Start of Material supplied

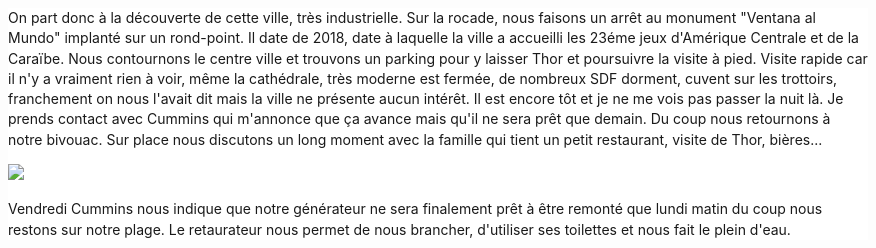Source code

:On part donc à la découverte de cette ville, très industrielle. Sur la rocade, nous faisons un arrêt au monument "Ventana al Mundo" implanté sur un rond-point. Il date de 2018, date à laquelle la ville a accueilli les 23éme jeux d'Amérique Centrale et de la Caraïbe. Nous contournons le centre ville et trouvons un parking pour y laisser Thor et poursuivre la visite à pied. Visite rapide car il n'y a vraiment rien à voir, même la cathédrale, très moderne est fermée, de nombreux SDF dorment, cuvent sur les trottoirs, franchement on nous l'avait dit mais la ville ne présente aucun intérêt. Il est encore tôt et je ne me vois pas passer la nuit là. Je prends contact avec Cummins qui m'annonce que ça avance mais qu'il ne sera prêt que demain. Du coup nous retournons à notre bivouac. Sur place nous discutons un long moment avec la famille qui tient un petit restaurant, visite de Thor, bières...

<img src="{{baseurl}}/assets/owner/photos/colombie30.jpg" style="width:100%" />

Vendredi Cummins nous indique que notre générateur ne sera finalement prêt à être remonté que lundi matin du coup nous restons sur notre plage. Le retaurateur nous permet de nous brancher, d'utiliser ses toilettes et nous fait le plein d'eau.
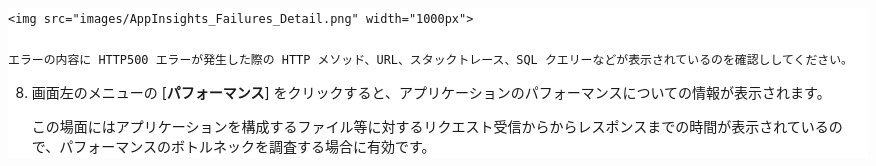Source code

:     <img src="images/AppInsights_Failures_Detail.png" width="1000px">

    エラーの内容に HTTP500 エラーが発生した際の HTTP メソッド、URL、スタックトレース、SQL クエリーなどが表示されているのを確認ししてください。

8. 画面左のメニューの \[**パフォーマンス**\] をクリックすると、アプリケーションのパフォーマンスについての情報が表示されます。

    この場面にはアプリケーションを構成するファイル等に対するリクエスト受信からからレスポンスまでの時間が表示されているので、パフォーマンスのボトルネックを調査する場合に有効です。

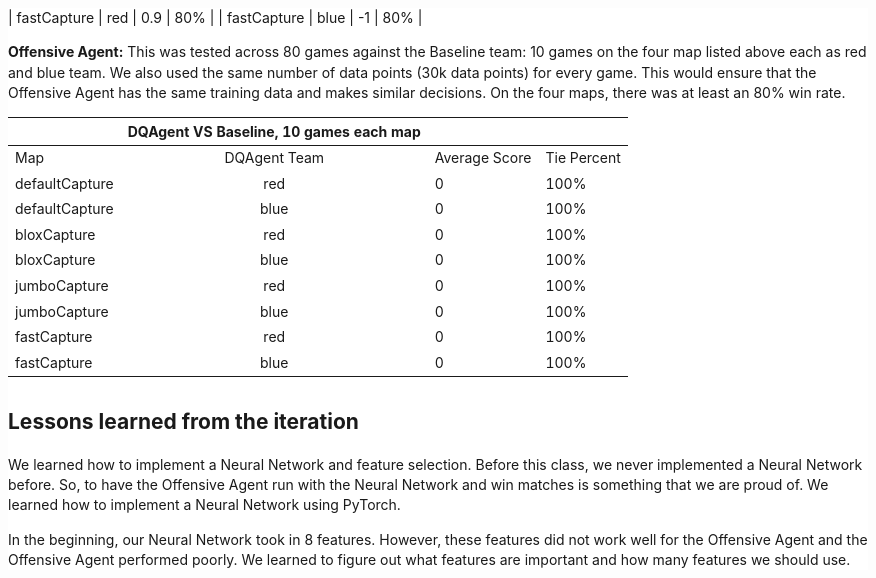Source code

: | fastCapture    | red                                      | 0.9           | 80%         |
| fastCapture    | blue                                     | -1            | 80%         |

**Offensive Agent:**  This was tested across 80 games against the Baseline team: 10 games on the four map listed above each as red and blue team. We also used the same number of data points (30k data points) for every game. This would ensure that the Offensive Agent has the same training data and makes similar decisions.
On the four maps, there was at least an 80% win rate.

|                | DQAgent VS Baseline, 10 games each map   |               |             |
|----------------|:----------------------------------------:|---------------|-------------|
| Map            | DQAgent Team                             | Average Score | Tie Percent |
| defaultCapture | red                                      | 0             | 100%        |
| defaultCapture | blue                                     | 0             | 100%        |
| bloxCapture    | red                                      | 0             | 100%        |
| bloxCapture    | blue                                     | 0             | 100%        |
| jumboCapture   | red                                      | 0             | 100%        |
| jumboCapture   | blue                                     | 0             | 100%        |
| fastCapture    | red                                      | 0             | 100%        |
| fastCapture    | blue                                     | 0             | 100%        |

## Lessons learned from the iteration

We learned how to implement a Neural Network and feature selection. Before this class, we never implemented a Neural Network before. So, to have the Offensive Agent run with the Neural Network and win matches is something that we are proud of. We learned how to implement a Neural Network using PyTorch.

In the beginning, our Neural Network took in 8 features. However, these features did not work well for the Offensive Agent and the Offensive Agent performed poorly. We learned to figure out what features are important and how many features we should use.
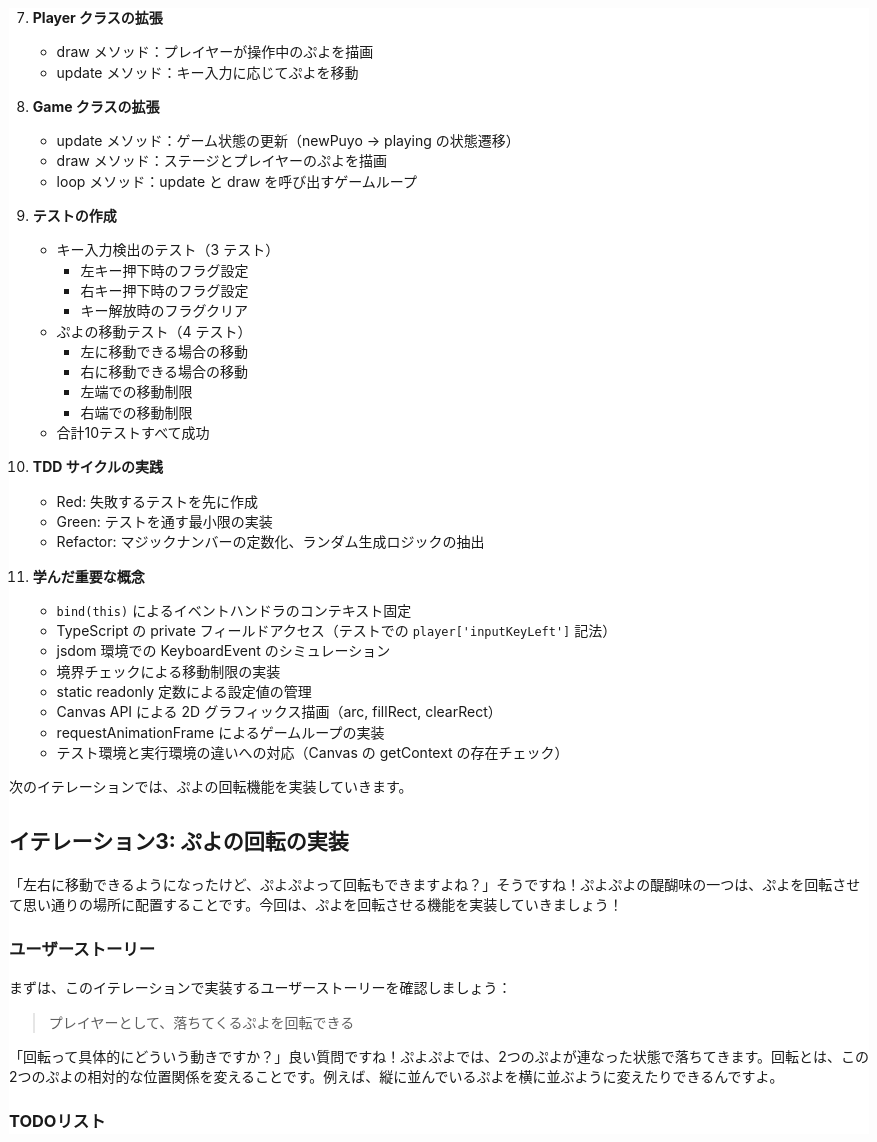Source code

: 7. **Player クラスの拡張**
    - draw メソッド：プレイヤーが操作中のぷよを描画
    - update メソッド：キー入力に応じてぷよを移動

8. **Game クラスの拡張**
    - update メソッド：ゲーム状態の更新（newPuyo → playing の状態遷移）
    - draw メソッド：ステージとプレイヤーのぷよを描画
    - loop メソッド：update と draw を呼び出すゲームループ

9. **テストの作成**
    - キー入力検出のテスト（3 テスト）
        - 左キー押下時のフラグ設定
        - 右キー押下時のフラグ設定
        - キー解放時のフラグクリア
    - ぷよの移動テスト（4 テスト）
        - 左に移動できる場合の移動
        - 右に移動できる場合の移動
        - 左端での移動制限
        - 右端での移動制限
    - 合計10テストすべて成功

10. **TDD サイクルの実践**
    - Red: 失敗するテストを先に作成
    - Green: テストを通す最小限の実装
    - Refactor: マジックナンバーの定数化、ランダム生成ロジックの抽出

11. **学んだ重要な概念**
    - `bind(this)` によるイベントハンドラのコンテキスト固定
    - TypeScript の private フィールドアクセス（テストでの `player['inputKeyLeft']` 記法）
    - jsdom 環境での KeyboardEvent のシミュレーション
    - 境界チェックによる移動制限の実装
    - static readonly 定数による設定値の管理
    - Canvas API による 2D グラフィックス描画（arc, fillRect, clearRect）
    - requestAnimationFrame によるゲームループの実装
    - テスト環境と実行環境の違いへの対応（Canvas の getContext の存在チェック）

次のイテレーションでは、ぷよの回転機能を実装していきます。

## イテレーション3: ぷよの回転の実装

「左右に移動できるようになったけど、ぷよぷよって回転もできますよね？」そうですね！ぷよぷよの醍醐味の一つは、ぷよを回転させて思い通りの場所に配置することです。今回は、ぷよを回転させる機能を実装していきましょう！

### ユーザーストーリー

まずは、このイテレーションで実装するユーザーストーリーを確認しましょう：

> プレイヤーとして、落ちてくるぷよを回転できる

「回転って具体的にどういう動きですか？」良い質問ですね！ぷよぷよでは、2つのぷよが連なった状態で落ちてきます。回転とは、この2つのぷよの相対的な位置関係を変えることです。例えば、縦に並んでいるぷよを横に並ぶように変えたりできるんですよ。

### TODOリスト

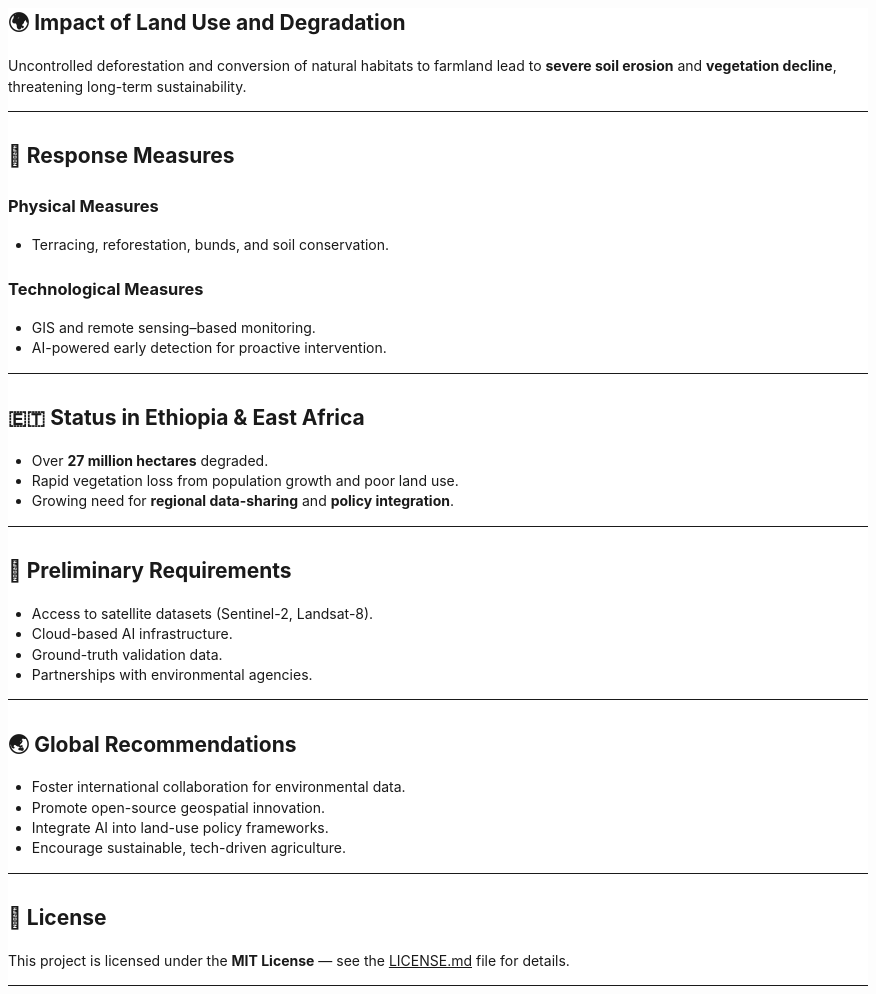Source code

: ## 🌍 Impact of Land Use and Degradation

Uncontrolled deforestation and conversion of natural habitats to farmland lead to **severe soil erosion** and **vegetation decline**, threatening long-term sustainability.

---

## 🧱 Response Measures

### Physical Measures

- Terracing, reforestation, bunds, and soil conservation.

### Technological Measures

- GIS and remote sensing–based monitoring.  
- AI-powered early detection for proactive intervention.  

---

## 🇪🇹 Status in Ethiopia & East Africa

- Over **27 million hectares** degraded.  
- Rapid vegetation loss from population growth and poor land use.  
- Growing need for **regional data-sharing** and **policy integration**.

---

## 🧪 Preliminary Requirements

- Access to satellite datasets (Sentinel-2, Landsat-8).  
- Cloud-based AI infrastructure.  
- Ground-truth validation data.  
- Partnerships with environmental agencies.  

---

## 🌏 Global Recommendations

- Foster international collaboration for environmental data.  
- Promote open-source geospatial innovation.  
- Integrate AI into land-use policy frameworks.  
- Encourage sustainable, tech-driven agriculture.

---

## 🧩 License

This project is licensed under the **MIT License** — see the [LICENSE.md](./LICENSE.md) file for details.

---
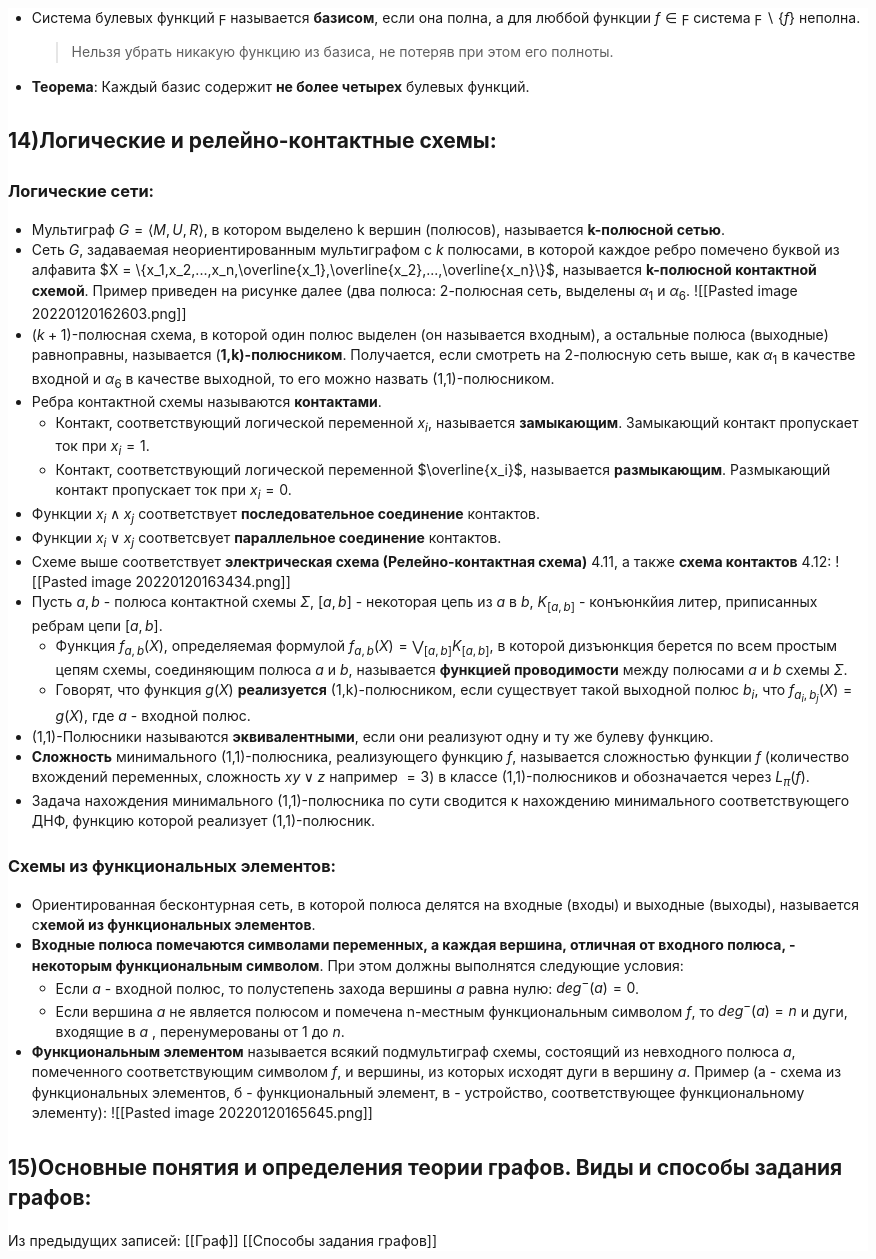 * Система булевых функций $\digamma$ называется **базисом**, если она полна, а для люббой функции $f \in \digamma$ система $\digamma \backslash \{f\}$ неполна.
	> Нельзя убрать никакую функцию из базиса, не потеряв при этом его полноты.
* **Теорема**: Каждый базис содержит **не более четырех** булевых функций.
## 14)Логические и релейно-контактные схемы:
### Логические сети:
* Мультиграф $G = \langle M, U, R\rangle$, в котором выделено k вершин (полюсов), называется **k-полюсной сетью**.
* Сеть $G$, задаваемая неориентированным мультиграфом с $k$ полюсами, в которой каждое ребро помечено буквой из алфавита $X = \{x_1,x_2,...,x_n,\overline{x_1},\overline{x_2},...,\overline{x_n}\}$, называется **k-полюсной контактной схемой**. Пример приведен на рисунке далее (два полюса: 2-полюсная сеть, выделены $\alpha_1$ и $\alpha_6$.
![[Pasted image 20220120162603.png]]
* $(k+1)$-полюсная схема, в которой один полюс выделен (он называется входным), а остальные полюса (выходные) равноправны, называется (**1,k)-полюсником**. Получается, если смотреть на 2-полюсную сеть выше, как $\alpha_1$ в качестве входной и $\alpha_6$ в качестве выходной, то его можно назвать (1,1)-полюсником.
* Ребра контактной схемы называются **контактами**.
	* Контакт, соответствующий логической переменной $x_i$, называется **замыкающим**. Замыкающий контакт пропускает ток при $x_i = 1$.
	* Контакт, соответствующий логической переменной $\overline{x_i}$, называется **размыкающим**. Размыкающий контакт пропускает ток при $x_i = 0$.
* Функции $x_i \wedge x_j$ соответствует **последовательное соединение** контактов.
* Функции $x_i \vee x_j$ соответсвует **параллельное соединение** контактов.
* Схеме выше соответствует **электрическая схема (Релейно-контактная схема)** 4.11, а также **схема контактов** 4.12:
![[Pasted image 20220120163434.png]]
* Пусть $a, b$ - полюса контактной схемы $\Sigma$, $[a,b]$ - некоторая цепь из $a$ в $b$, $K_{[a,b]}$ - конъюнкйия литер, приписанных ребрам цепи $[a,b]$.
	* Функция $f_{a,b}(X)$, определяемая формулой $f_{a,b}(X) = \bigvee_{[a,b]}K_{[a,b]}$, в которой дизъюнкция берется по всем простым цепям схемы, соединяющим полюса $a$ и $b$, называется **функцией проводимости** между полюсами $a$ и $b$ схемы $\Sigma$.
	* Говорят, что функция $g(X)$ **реализуется** (1,k)-полюсником, если существует такой выходной полюс $b_i$, что $f_{a_i,b_j}(X) = g(X)$, где $a$ - входной полюс.
* (1,1)-Полюсники называются **эквивалентными**, если они реализуют одну и ту же булеву функцию.
* **Сложность** минимального (1,1)-полюсника, реализующего функцию $f$, называется сложностью функции $f$ (количество вхождений переменных, сложность $xy\vee z$ например $= 3$) в классе (1,1)-полюсников и обозначается через $L_{\pi}(f)$.
* Задача нахождения минимального (1,1)-полюсника по сути сводится к нахождению минимального соответствующего ДНФ, функцию которой реализует (1,1)-полюсник.
### Схемы из функциональных элементов:
* Ориентированная бесконтурная сеть, в которой полюса делятся на входные (входы) и выходные (выходы), называется с**хемой из функциональных элементов**.
* **Входные полюса помечаются символами переменных, а каждая вершина, отличная от входного полюса, - некоторым функциональным символом**. При этом должны выполнятся следующие условия:
	* Если $a$ - входной полюс, то полустепень захода вершины $a$ равна нулю: $deg^-(a)=0$.
	* Если вершина $a$ не является полюсом и помечена n-местным функциональным символом $f$, то $deg^-(a) = n$ и дуги, входящие в $a$ , перенумерованы от $1$ до $n$.
* **Функциональным элементом** называется всякий подмультиграф схемы, состоящий из невходного полюса $a$, помеченного соответствующим символом $f$, и вершины, из которых исходят дуги в вершину $a$.
Пример (a - схема из функциональных элементов, б - функциональный элемент, в - устройство, соответствующее функциональному элементу):
![[Pasted image 20220120165645.png]]
## 15)Основные понятия и определения теории графов. Виды и способы задания графов:
Из предыдущих записей:
[[Граф]]
[[Способы задания графов]]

End of Material supplied

◆ What to produce: Find the lines above that contain the word "схема" and collect them.

◆ Task response:
* $(k+1)$-полюсная схема, в которой один полюс выделен (он называется входным), а остальные полюса (выходные) равноправны, называется (**1,k)-полюсником**. Получается, если смотреть на 2-полюсную сеть выше, как $\alpha_1$ в качестве входной и $\alpha_6$ в качестве выходной, то его можно назвать (1,1)-полюсником.
* Схеме выше соответствует **электрическая схема (Релейно-контактная схема)** 4.11, а также **схема контактов** 4.12:
Пример (a - схема из функциональных элементов, б - функциональный элемент, в - устройство, соответствующее функциональному элементу):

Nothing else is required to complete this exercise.